Published: Tuesday April 16, 2024

Bishop RachelIn this season of Easter as we celebrate Christ’s resurrection how do we live and speak of Christ’s transforming love, hope and life in all its fulness, as we pay attention to the struggles, challenges and hopes of people’s lives (children, young people and adults)? And what might that mean for the ways we engage with political decisions and priorities at local and national level?

Today is the final day for registering to vote in the local elections on 2 May, including the election of local Police and Crime commissioners. I wonder what percentage of our communities, including our worshipping communities, are registered to vote and what percentages will actually do so. I recognise that for a number of chaplains, and those primarily engaged with children and young people, this question is less relevant, although the issues are no less pertinent. Those we will elect will have significant influence on the lives of all people in our different contexts.

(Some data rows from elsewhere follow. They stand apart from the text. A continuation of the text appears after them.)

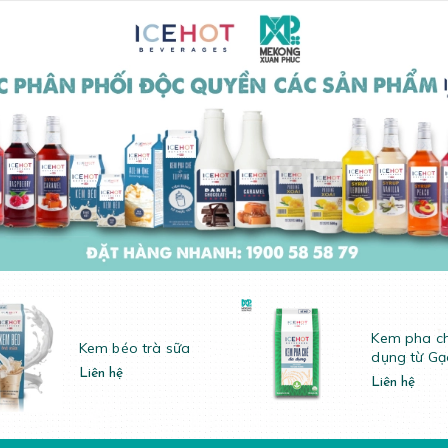
Kem pha c
Kem béo trà sữa
dụng từ Gạ
Liên hệ
Liên hệ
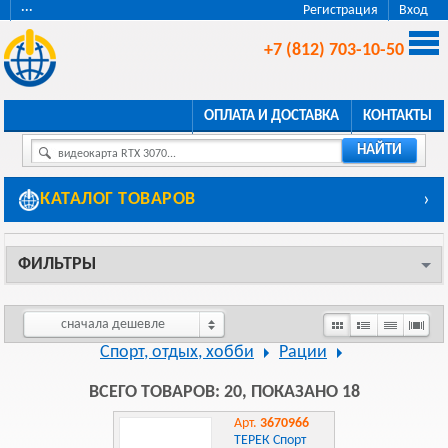
···
Регистрация
Вход
+7 (812) 703-10-50
ОПЛАТА И ДОСТАВКА
КОНТАКТЫ
НАЙТИ
видеокарта RTX 3070...
КАТАЛОГ ТОВАРОВ
›
ФИЛЬТРЫ
сначала дешевле
Спорт, отдых, хобби
Рации
ВСЕГО ТОВАРОВ: 20, ПОКАЗАНО 18
Арт.
3670966
ТЕРЕК Спорт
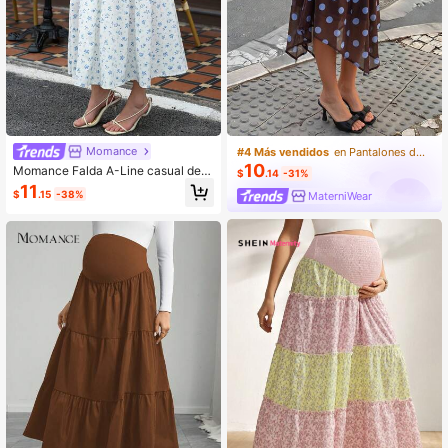
Momance
#4 Más vendidos
en Pantalones de maternidad
10
Momance Falda A-Line casual de
$
.14
-31%
maternidad con estampado floral di
11
$
.15
-38%
MaterniWear
minuto y cintura con cordón, adecu
ada para primavera, verano y otoño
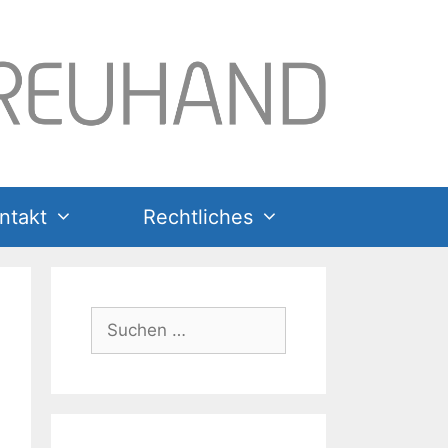
ntakt
Rechtliches
Suchen
nach:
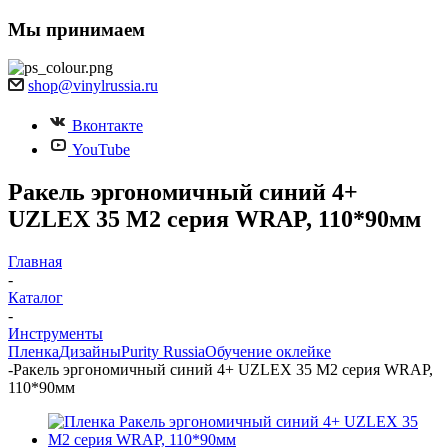
Мы принимаем
shop@vinylrussia.ru
Вконтакте
YouTube
Ракель эргономичный синий 4+
UZLEX 35 М2 серия WRAP, 110*90мм
Главная
-
Каталог
-
Инструменты
Пленка
Дизайны
Purity Russia
Обучение оклейке
-
Ракель эргономичный синий 4+ UZLEX 35 М2 серия WRAP,
110*90мм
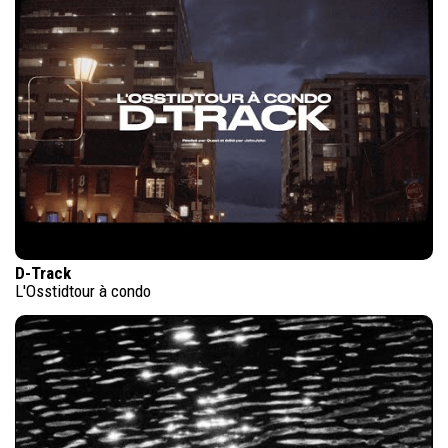
D-Track
L'Osstidtour à condo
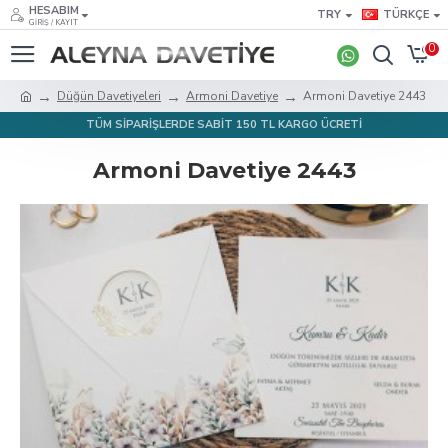
HESABIM
TRY
TÜRKÇE
GIRIŞ / KAYIT
0
Düğün Davetiyeleri
Armoni Davetiye
Armoni Davetiye 2443
TÜM SİPARİŞLERDE SABİT 150 TL KARGO ÜCRETİ
Armoni Davetiye 2443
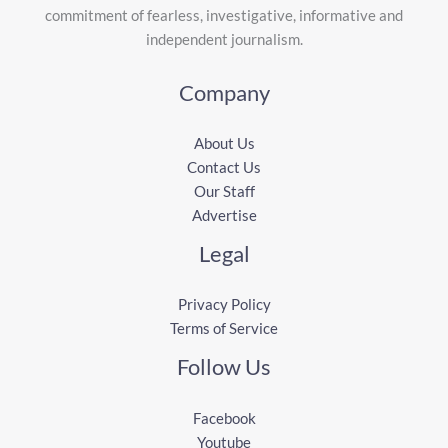
commitment of fearless, investigative, informative and
independent journalism.
Company
About Us
Contact Us
Our Staff
Advertise
Legal
Privacy Policy
Terms of Service
Follow Us
Facebook
Youtube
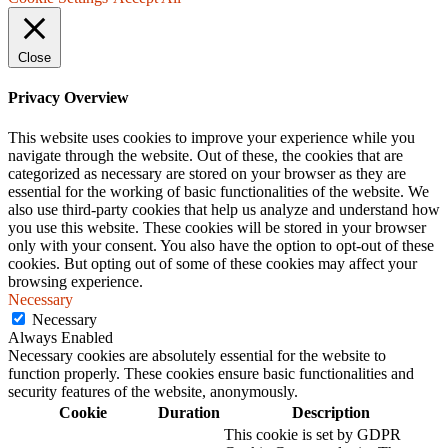
Close
Privacy Overview
This website uses cookies to improve your experience while you
navigate through the website. Out of these, the cookies that are
categorized as necessary are stored on your browser as they are
essential for the working of basic functionalities of the website. We
also use third-party cookies that help us analyze and understand how
you use this website. These cookies will be stored in your browser
only with your consent. You also have the option to opt-out of these
cookies. But opting out of some of these cookies may affect your
browsing experience.
Necessary
Necessary
Always Enabled
Necessary cookies are absolutely essential for the website to
function properly. These cookies ensure basic functionalities and
security features of the website, anonymously.
Cookie
Duration
Description
This cookie is set by GDPR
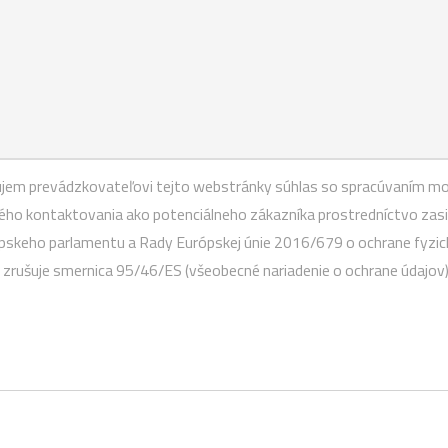
ľujem prevádzkovateľovi tejto webstránky súhlas so spracúvaním mo
o kontaktovania ako potenciálneho zákazníka prostredníctvo zasiel
ópskeho parlamentu a Rady Európskej únie 2016/679 o ochrane fyzic
zrušuje smernica 95/46/ES (všeobecné nariadenie o ochrane údajov)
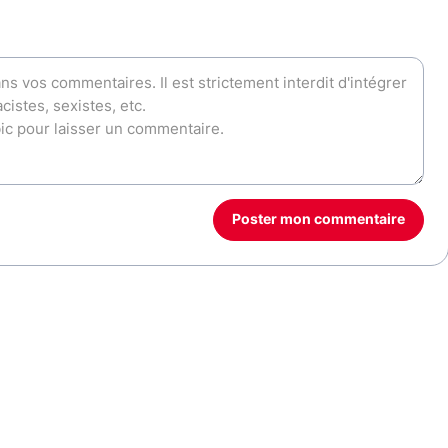
Poster mon commentaire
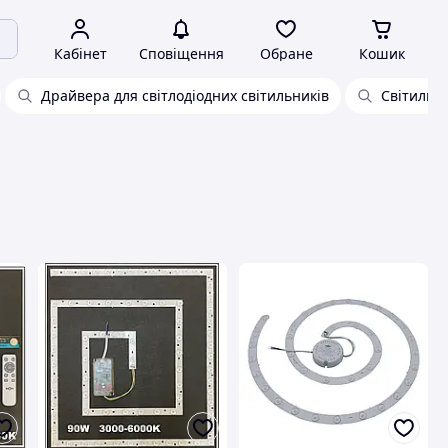
Кабінет
Сповіщення
Обране
Кошик
Драйвера для світлодіодних світильників
Світильни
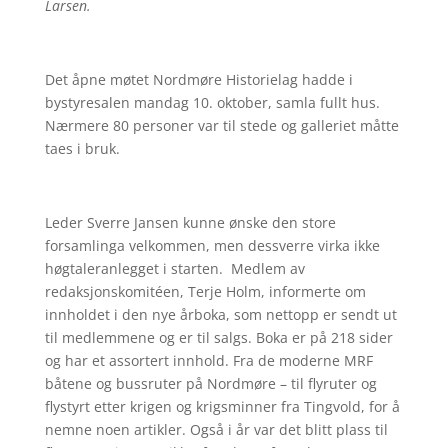
Larsen.
Det åpne møtet Nordmøre Historielag hadde i
bystyresalen mandag 10. oktober, samla fullt hus.
Nærmere 80 personer var til stede og galleriet måtte
taes i bruk.
Leder Sverre Jansen kunne ønske den store
forsamlinga velkommen, men dessverre virka ikke
høgtaleranlegget i starten. Medlem av
redaksjonskomitéen, Terje Holm, informerte om
innholdet i den nye årboka, som nettopp er sendt ut
til medlemmene og er til salgs. Boka er på 218 sider
og har et assortert innhold. Fra de moderne MRF
båtene og bussruter på Nordmøre – til flyruter og
flystyrt etter krigen og krigsminner fra Tingvold, for å
nemne noen artikler. Også i år var det blitt plass til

At some point this year we will have a general election. We don’t yet know when it will be, but I believe that as Christians we should be getting ourselves prepared as manifestoes are written and priorities are identified. An immediate practicality is encouraging people to register to vote. Furthermore, in this Bulletin there is information regarding the hosting of hustings and how we might be thinking ahead and working with ecumenical partners and across deaneries. The guidance has been produced by the Joint Public Issues Team of the Baptist, Methodist and United Reformed Churches, in collaboration with other ecumenical bodies, and is intended to help churches organise safe events which comply with the law.

I’m aware that a number of people may respond by saying it is not the role of the Church to be involved in such political processes but my response would echo that of the late Archbishop Desmond Tutu who once famously said that ‘When people say that the Bible and politics don’t mix, I ask them which Bible they are reading.’

Thirty years ago in April 1994 I was in my final year at theological college preparing to be ordained, and I was in South Africa undertaking a placement with a church in the Cape where Desmond Tutu was the Archbishop. For the first time, people of all colours were about to vote in the first democratic elections in South Africa. The abhorrence of racial apartheid was officially at an end.

What struck me with great force was not only how many in the Anglican Church had participated in the struggle against apartheid, but also how the Church was actively involved in preparing people for those first elections. Training sessions around the practicalities of voting, including how to mark the extremely long voting paper, were held in church buildings and even included at the end of times of worship. The excitement of many people who would be voting for the first time was palpable. One thing which was definitely absent was apathy. The voting right of all people, regardless of colour, had been hard won and was not to be taken lightly.

As we prepare for a general election in 2024 it is not about the Church being party-political but rather recognising that as Christians we can be proactive in enabling people to use their voice, action and who they are, to shape the sort of country and world they want to see.

Thank you for your partnership in the gospel. May you continue to discover ever greater depths to Christ’s love and hope in these days of Eastertide. Alleluia! Christ is risen.